> [Task brief] Reproduce each of the following lines verbatim.

----- Data extracts -----

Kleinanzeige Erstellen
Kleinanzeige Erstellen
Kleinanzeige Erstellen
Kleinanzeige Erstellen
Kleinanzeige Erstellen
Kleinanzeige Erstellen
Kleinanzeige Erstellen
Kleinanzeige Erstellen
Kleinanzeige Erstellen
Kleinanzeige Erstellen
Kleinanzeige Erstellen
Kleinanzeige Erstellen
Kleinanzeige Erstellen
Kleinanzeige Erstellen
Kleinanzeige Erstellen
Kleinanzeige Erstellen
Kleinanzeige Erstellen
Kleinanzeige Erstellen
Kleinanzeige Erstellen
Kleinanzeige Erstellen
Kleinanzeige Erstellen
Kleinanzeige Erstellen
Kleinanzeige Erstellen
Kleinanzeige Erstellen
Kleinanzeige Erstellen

-----

> [Result of the task]
Kleinanzeige Erstellen
Kleinanzeige Erstellen
Kleinanzeige Erstellen
Kleinanzeige Erstellen
Kleinanzeige Erstellen
Kleinanzeige Erstellen
Kleinanzeige Erstellen
Kleinanzeige Erstellen
Kleinanzeige Erstellen
Kleinanzeige Erstellen
Kleinanzeige Erstellen
Kleinanzeige Erstellen
Kleinanzeige Erstellen
Kleinanzeige Erstellen
Kleinanzeige Erstellen
Kleinanzeige Erstellen
Kleinanzeige Erstellen
Kleinanzeige Erstellen
Kleinanzeige Erstellen
Kleinanzeige Erstellen
Kleinanzeige Erstellen
Kleinanzeige Erstellen
Kleinanzeige Erstellen
Kleinanzeige Erstellen
Kleinanzeige Erstellen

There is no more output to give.